The recognition of her high qualities was not so extended in her life-time, as it is now; and thirty years after her death, a visitor to the great Hampshire Cathedral was asked by the respectable verger: "What there was particular about Miss Austen, that so many people should want to see her grave?" Even the most wooden of vergers would hardly ask the question now; her extraordinary quickness and justness of observation astonish every intelligent reader. All the more, since her life was lived within narrow lines; but what she saw, she saw true, and she remembered. That wonderful masterly Shakespearian alertness of mind in seizing upon traits and retaining their relations and colors, is what distinguishes her, as it distinguishes every kindred genius. I can understand how many people cannot overmuch relish the stories of Miss Austen—because they do not relish the people to whom she introduces us; but I cannot understand how any reader can fail to be impressed and electrified by her marvellous photographic reproduction of social shades of conduct. How delightful is that indignation of Sir John Middleton, when he learns of the villainy and falsity of Willoughby. "To think of it! and he had offered the scoundrel one of Follies' puppies!" And then—reflectively—"A pretty man he was too, and owner of one of the finest pointer bitches in England! The devil take him!" What a synopsis of the man's qualities, and of Sir John's measurement of them!
Old Juvenilia.
Sandford & Merton.
I cannot pass from this epoch, without saying somewhat concerning that tide of literature for young people which set in strongly about those times. There was Sandford and Merton, for instance; can it be that the moderns are growing up to maturity without a knowledge of the wise inculcations of that eminently respectable work? Sixty years ago it was a stunning book for all good boys, and for the good sisters of good boys.
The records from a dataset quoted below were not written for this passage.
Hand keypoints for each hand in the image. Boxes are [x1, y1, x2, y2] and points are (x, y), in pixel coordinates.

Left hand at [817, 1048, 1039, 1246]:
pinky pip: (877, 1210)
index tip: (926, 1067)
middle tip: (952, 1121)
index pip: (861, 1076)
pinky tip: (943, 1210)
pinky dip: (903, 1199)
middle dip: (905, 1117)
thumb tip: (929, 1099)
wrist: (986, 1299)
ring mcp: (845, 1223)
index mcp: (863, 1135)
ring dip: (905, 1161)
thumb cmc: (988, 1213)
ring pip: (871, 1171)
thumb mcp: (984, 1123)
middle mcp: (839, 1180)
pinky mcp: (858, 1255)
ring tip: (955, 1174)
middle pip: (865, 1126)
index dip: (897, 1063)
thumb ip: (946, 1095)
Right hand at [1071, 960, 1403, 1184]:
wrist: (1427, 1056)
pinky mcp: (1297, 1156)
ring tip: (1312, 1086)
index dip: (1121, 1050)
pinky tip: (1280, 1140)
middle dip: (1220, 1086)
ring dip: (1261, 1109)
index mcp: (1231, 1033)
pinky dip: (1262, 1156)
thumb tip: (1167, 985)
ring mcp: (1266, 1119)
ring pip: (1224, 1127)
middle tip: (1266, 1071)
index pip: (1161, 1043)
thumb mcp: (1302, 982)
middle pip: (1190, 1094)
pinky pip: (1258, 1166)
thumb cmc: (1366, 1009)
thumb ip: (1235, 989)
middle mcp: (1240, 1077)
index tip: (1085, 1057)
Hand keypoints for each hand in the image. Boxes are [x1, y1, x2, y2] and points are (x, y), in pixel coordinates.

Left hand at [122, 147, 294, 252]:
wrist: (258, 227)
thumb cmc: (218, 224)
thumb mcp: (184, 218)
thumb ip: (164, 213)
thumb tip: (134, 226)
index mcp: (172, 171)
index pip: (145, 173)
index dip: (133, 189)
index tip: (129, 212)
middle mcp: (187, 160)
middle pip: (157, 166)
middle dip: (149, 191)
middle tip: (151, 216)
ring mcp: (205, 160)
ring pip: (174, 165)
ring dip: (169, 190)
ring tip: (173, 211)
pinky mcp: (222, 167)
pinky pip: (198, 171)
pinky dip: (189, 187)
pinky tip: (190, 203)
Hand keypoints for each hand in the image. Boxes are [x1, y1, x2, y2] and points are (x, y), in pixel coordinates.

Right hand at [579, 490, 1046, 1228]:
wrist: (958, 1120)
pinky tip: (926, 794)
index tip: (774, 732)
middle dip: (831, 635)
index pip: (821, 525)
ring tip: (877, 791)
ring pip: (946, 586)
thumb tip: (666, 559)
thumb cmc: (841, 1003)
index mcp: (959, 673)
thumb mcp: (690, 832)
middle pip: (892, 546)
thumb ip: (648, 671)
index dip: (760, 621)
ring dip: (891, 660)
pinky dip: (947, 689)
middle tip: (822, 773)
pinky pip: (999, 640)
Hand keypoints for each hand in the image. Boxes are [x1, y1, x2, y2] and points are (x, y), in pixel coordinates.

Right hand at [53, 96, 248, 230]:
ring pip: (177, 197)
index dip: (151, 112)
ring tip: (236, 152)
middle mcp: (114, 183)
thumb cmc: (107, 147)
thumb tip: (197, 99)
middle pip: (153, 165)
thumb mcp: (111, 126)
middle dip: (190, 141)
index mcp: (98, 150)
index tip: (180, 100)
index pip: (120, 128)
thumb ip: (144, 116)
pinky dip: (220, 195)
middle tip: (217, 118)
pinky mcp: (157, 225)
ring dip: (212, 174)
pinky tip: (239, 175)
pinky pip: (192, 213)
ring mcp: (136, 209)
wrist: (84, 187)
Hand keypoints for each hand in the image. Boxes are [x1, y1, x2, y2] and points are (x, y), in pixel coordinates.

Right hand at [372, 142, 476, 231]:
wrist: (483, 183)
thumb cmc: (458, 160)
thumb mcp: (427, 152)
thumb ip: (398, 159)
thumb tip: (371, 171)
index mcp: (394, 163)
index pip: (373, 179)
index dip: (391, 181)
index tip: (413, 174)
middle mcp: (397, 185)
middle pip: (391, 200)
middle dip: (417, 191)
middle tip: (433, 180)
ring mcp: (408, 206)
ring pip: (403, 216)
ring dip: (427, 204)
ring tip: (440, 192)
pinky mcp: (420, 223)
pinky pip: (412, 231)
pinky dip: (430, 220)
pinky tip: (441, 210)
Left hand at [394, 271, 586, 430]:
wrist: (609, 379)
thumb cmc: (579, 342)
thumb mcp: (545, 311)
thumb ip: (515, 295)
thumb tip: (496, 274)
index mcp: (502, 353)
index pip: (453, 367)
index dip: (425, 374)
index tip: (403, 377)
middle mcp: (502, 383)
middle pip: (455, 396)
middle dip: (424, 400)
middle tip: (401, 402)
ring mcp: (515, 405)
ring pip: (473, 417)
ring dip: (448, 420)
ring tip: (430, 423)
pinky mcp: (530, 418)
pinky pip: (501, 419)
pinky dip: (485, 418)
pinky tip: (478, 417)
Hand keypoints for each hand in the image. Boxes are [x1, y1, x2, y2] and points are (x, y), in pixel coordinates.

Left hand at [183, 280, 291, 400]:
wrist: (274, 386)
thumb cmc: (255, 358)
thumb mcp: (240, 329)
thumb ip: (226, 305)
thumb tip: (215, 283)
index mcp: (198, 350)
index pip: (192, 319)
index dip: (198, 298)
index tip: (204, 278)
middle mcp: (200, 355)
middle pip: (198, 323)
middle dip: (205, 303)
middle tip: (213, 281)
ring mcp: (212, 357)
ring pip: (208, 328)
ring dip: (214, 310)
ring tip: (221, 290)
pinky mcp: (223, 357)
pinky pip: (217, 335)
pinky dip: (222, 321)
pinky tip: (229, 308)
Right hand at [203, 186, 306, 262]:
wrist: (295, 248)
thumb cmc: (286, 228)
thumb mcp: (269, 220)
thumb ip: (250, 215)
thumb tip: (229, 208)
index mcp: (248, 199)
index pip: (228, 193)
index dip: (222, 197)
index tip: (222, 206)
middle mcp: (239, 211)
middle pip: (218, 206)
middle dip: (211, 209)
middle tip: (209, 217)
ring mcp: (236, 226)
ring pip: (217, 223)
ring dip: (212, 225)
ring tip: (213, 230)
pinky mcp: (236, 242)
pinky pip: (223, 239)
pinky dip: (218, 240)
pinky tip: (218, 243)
Whoever was at the head of his class was pretty apt to get Sandford and Merton; whoever had a birthday present was very likely to get Sandford and Merton; if a good aunt was in search of a proper New Year's gift for a lad the bookseller was almost sure to recommend Sandford and Merton; and when a boy went away to school, some considerate friend was very certain to pop a copy of Sandford and Merton into his satchel.